So I have just spent most of the past week preparing the migration of my main site to Jekyll.
It actually all started by me wanting to get rid of Google Analytics. With all the current talks around GPDR, I wanted to have a clean site. I didn’t want to have this cookie confirmation bar and the process to set up Google Analytics to be compliant was way to complex for me to want to care. Especially given how little I was using the platform.
So day one saw me getting rid of the GA tag, running a few GPDR compliance tests and calling it a day.
Or so I thought…
Picking up an old project
See, I had been wanting to migrate my main site out of Wordpress for litteraly years.
I never found out if that was my server, my installation, my settings, a cache issue or whatever that made my site slow. It was kinda acceptable on the user-facing side but a huge pain in the ass on the dashboard side. To the point I was looking for excuses not to write there because I knew it would just take me forever to get things started, then get too many error messages while writing or editing articles. And I was not using comments or any scripts.
On the other hand, this site as well as it’s book-related sibling were running fine on Jekyll.
And I liked the concept of static sites. My first foray into coding was hand-coded HTML pages in the Windows Notebook, hidden from my parents.
I like the flow of writing an article. In VSCode where I spend a good part of my days anyway. Push to GitHub and voila, it’s published.
And I started working on it, what, 4-5 years ago. But due to the above setup issue, any standard migration process stalled and failed. So I started coding my own blog processor. Then had to deal with all the edge case and data cleaning tasks. And I never finished that.
So last week, after the whole GA thing, I tried once again to download an archive. And it failed. Again.
Migrating
Until I remembered that Wordpress has an Export
tool which basically generates a sitemap with only links to the actual content which can then be ingested in another install. Perfect. Generate this.

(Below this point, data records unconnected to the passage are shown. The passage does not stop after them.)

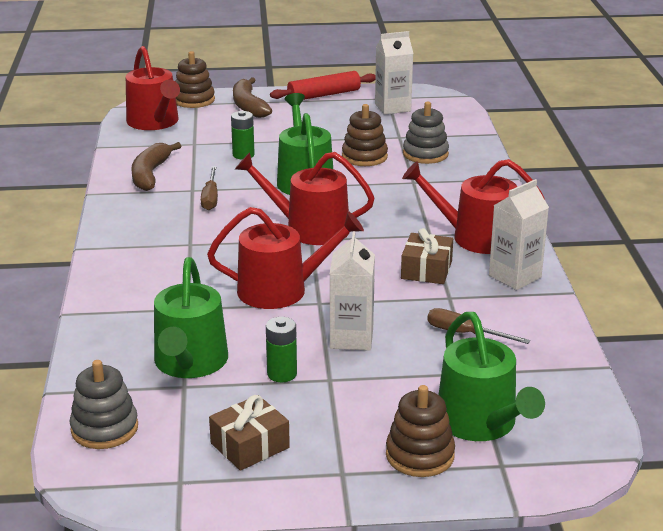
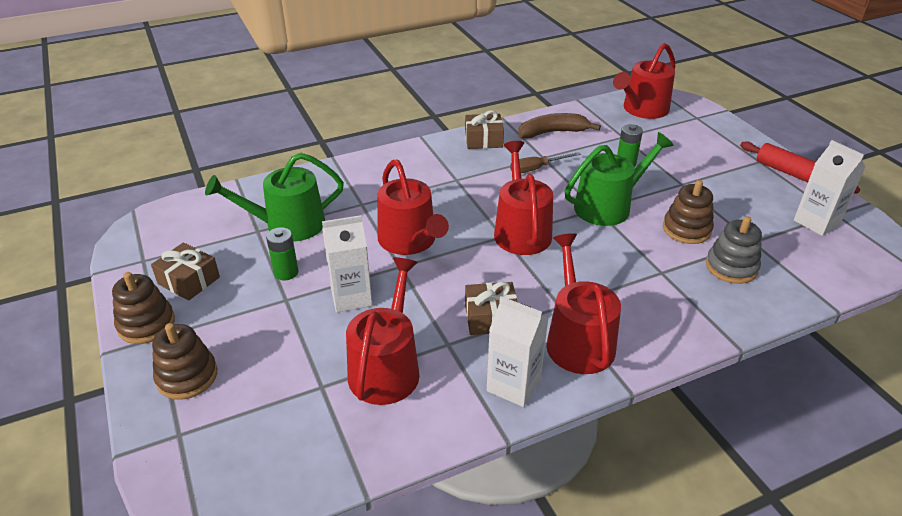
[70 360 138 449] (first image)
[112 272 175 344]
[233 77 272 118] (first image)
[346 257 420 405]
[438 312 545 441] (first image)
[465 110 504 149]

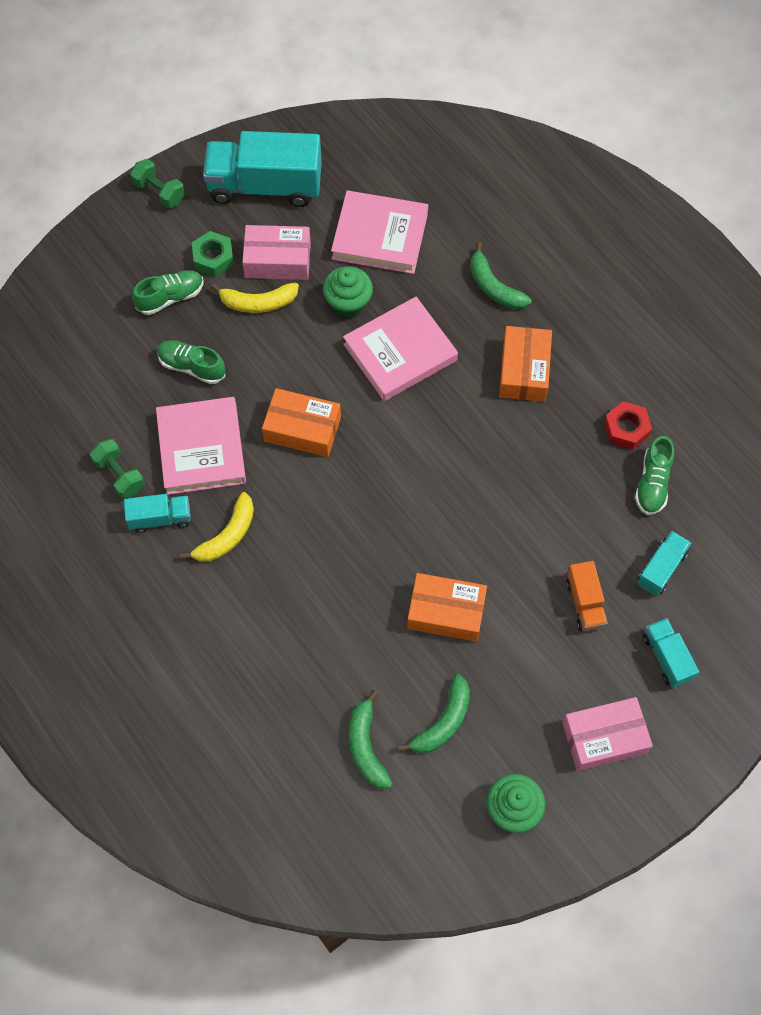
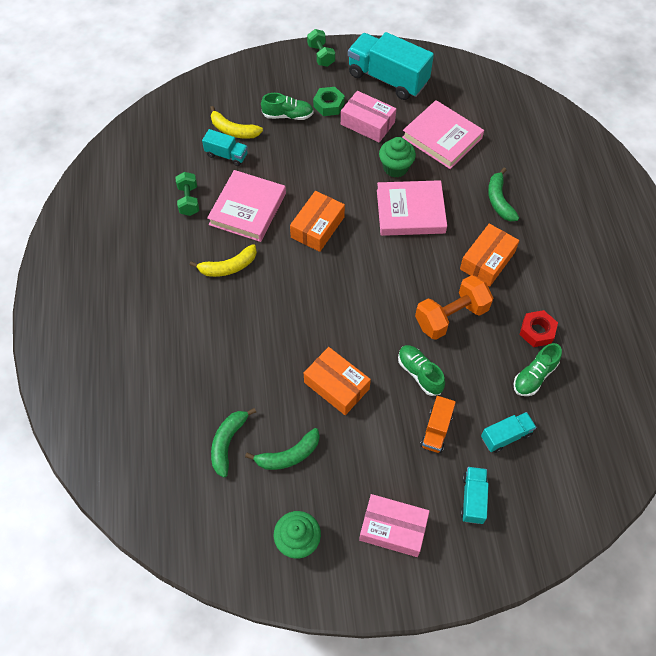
[202 129 248 166]
[398 345 445 396]
[210 106 263 139]
[290 191 345 252]
[415 275 493 340]

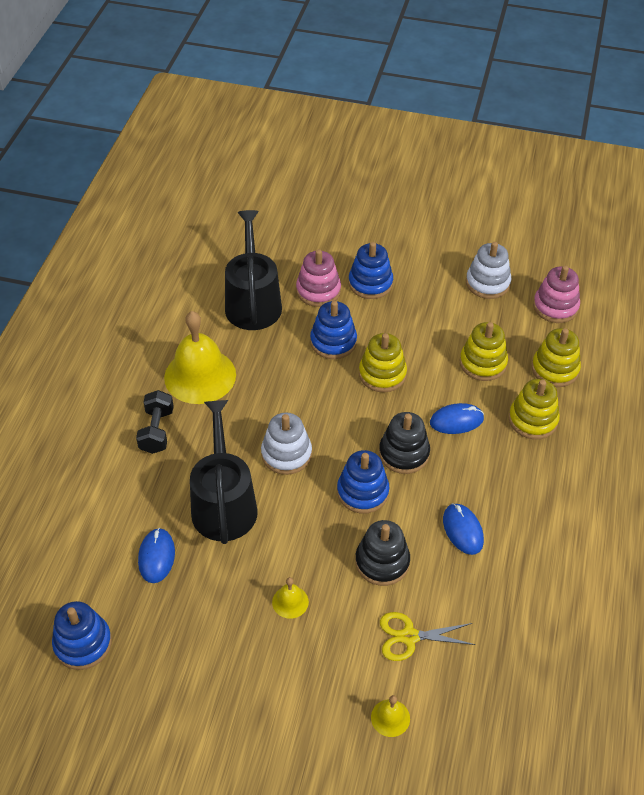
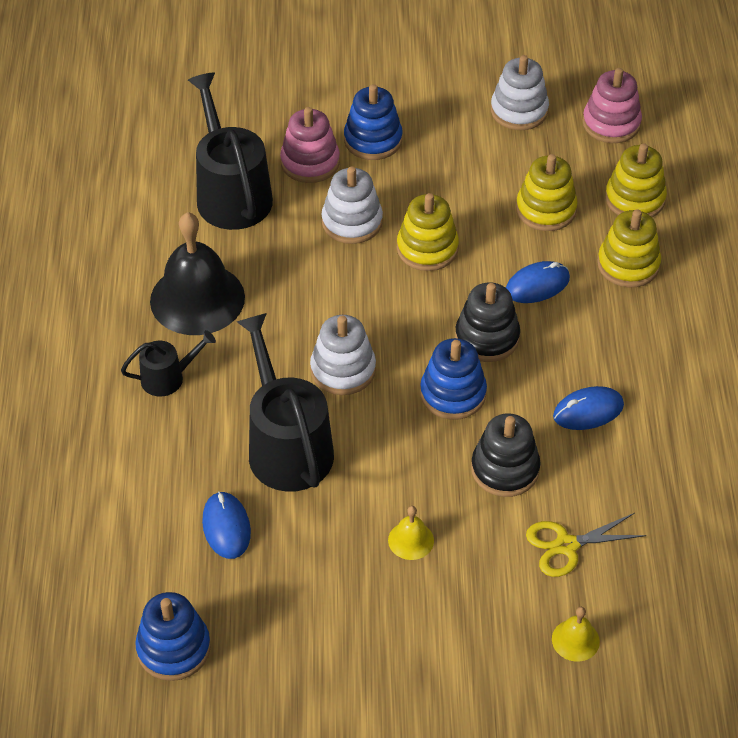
[121 330 216 396]
[150 212 245 335]
[322 167 383 244]
[553 386 624 430]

In the meantime, I setup a local Wordpress install using WAMP/MAMP and got ready. I let this local install ingest the generated export file overnight and was happy to see the site up and running in the morning. As for the transition to Jekyll, nothhing more than using benbalter’s Wordpress to Jekyll exporter plugin and voila again, a usable Jekyll site.
Minus minor adjustments.
See, vanilla export brute-forces the output. It works extremely well but reveal what a shoddy job I had done in the 8 years my blog had been on WordPress. Countless Screenshot
or unnamed
named images, deadlinks and so on.
So I started cleaning that.
Then I started updated some links, updating some posts to add some contexts or updates since the article had been published. In a word: running the site as I had first intended.
Down memory lane
It also made me realise how many article I had written in the first years of the blog and how many types of content I had try for some time.
I also scrapped about a third of the article. A lot of those were those linking to the videos I had made at the very beginning of the blog. And as I hated seeing my face, those were deleted a long time ago but the article remained.
A thing with covering news is that I would love to have the time to update a lot of the topics I addressed. What happened to this thing that was announced 6 years ago ? Has it actually been implemented ?
Discovering and enjoying Github Actions
This project on the main site was also for me the occasion to learn and apply Github Actions. This website as well as 1f4da are were running on AWS Amplify. That was fine but I wanted to get away from it.
First of all because my starting point was to put some distance between my work and the GAFAM.
Second, and maybe main reason, is that no matter how many times I looked into the admin pages, I could never find in which S3 bucket the files were stored or where the actions could be checked or the whole routing logic… So if any issue occured, I had no way to resolve it… That’s fine for a small project but not for my main site.
So I dove into Github Actions to get it to support Ruby, Jekyll and to upload the output to my hosting.
And in the end, everything works fine. And I depend less on Amazon.
Everything works so fine that, since then, I also moved this site and 1f4da to Github actions and my own hosting.
Final word
There are still a few things I need to adjust on the site before putting it in production but I am happy to finally close this loop that had been open in my head for the past 4-5 years.